The British military hero, who was decorated for his efforts in assisting the Arab Uprising in 1917, spent 18 months with the family at their modest home in Southampton—and although Fanny eventually became aware of the ‘quiet lodger’s true identity it was kept a secret from her son Donald, 13.
The schoolboy knew him as “Aircraftman Shaw” and at the end of his stay Lawrence gifted to him not just the original Arabian Janbiya dagger and Lund & Sons campaign knife, but the very RAF hat he was wearing as he left.
Ripping the badge off his cap and placing it on Donald’s head, Lawrence made his way back to his own cottage in Dorset, for what would be the final time.
Most valuable among the historic artifacts, including the two daggers and hand-written and signed letters, was that Royal Air Force cap.

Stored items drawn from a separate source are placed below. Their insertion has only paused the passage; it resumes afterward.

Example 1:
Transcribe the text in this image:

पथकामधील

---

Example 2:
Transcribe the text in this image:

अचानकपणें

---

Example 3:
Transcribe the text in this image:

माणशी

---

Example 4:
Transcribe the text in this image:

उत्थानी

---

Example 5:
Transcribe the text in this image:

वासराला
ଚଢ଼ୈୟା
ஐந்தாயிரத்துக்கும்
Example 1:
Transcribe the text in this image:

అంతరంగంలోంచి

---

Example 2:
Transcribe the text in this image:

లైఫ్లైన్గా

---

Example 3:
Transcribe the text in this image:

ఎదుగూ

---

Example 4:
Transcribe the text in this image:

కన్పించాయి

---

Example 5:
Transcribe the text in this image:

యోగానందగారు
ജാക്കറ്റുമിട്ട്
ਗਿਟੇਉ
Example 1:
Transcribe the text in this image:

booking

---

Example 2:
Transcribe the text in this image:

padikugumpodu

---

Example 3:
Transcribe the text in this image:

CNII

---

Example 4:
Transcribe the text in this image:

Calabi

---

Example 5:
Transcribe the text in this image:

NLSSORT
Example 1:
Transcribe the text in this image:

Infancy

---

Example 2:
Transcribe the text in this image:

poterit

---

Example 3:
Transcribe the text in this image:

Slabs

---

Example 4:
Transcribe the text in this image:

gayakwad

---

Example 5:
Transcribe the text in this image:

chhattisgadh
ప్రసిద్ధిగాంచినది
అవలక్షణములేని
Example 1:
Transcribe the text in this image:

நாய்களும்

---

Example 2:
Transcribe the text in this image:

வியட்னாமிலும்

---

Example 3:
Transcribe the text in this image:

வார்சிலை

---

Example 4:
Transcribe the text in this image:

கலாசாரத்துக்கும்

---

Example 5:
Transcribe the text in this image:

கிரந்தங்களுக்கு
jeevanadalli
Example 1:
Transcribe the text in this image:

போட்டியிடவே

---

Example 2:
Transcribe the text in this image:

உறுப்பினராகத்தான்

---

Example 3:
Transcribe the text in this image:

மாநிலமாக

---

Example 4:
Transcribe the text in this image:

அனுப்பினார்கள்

They had been in the possession of the Hatcher family for over 80 years.
Anita Manning, managing director Great Western Auctions, said: “It was a pleasure to bring to market items that had been owned by T.E. Lawrence, one of the most significant figures in British Military history.”
In July 1933, Fanny Hatcher, who ran a boarding house, had no idea as she wrote the name TE Shaw in the guest’s register, that the gentleman who would come to be part of the family over the next 18 months was, in fact, the man responsible for uniting the Arab Tribes and taking the port of Aqaba.
The taking of the legendary port is still thought to be one of the greatest and most daring military attacks in modern history.
An archaeologist, army officer and diplomat, Lawrence was also a prolific writer—and became world famous after publishing Seven Pillars of Wisdom in 1926, an autobiographical account of his participation in the Arab Revolt. Certain parts of the book, which George Bernard Shaw helped to edit, serve as lush essays on military strategy, Arabian culture and geography, and other topics.
Lawrence was afraid that the public would think that he would make a substantial income from the book, and he stated that it was written as a result of his war service. He vowed not to take any money from it, and indeed he did not. After his death in a motorcycle accident at age 46, his brother inherited his copyrights and a substantial amount of income was donated directly to the RAF Benevolent Fund and to archaeological, environmental, and academic projects.
Further notoriety came to his story after Peter O’Toole portrayed Lawrence in the 1962 film Lawrence of Arabia, and was nominated for an Academy Award for the performance.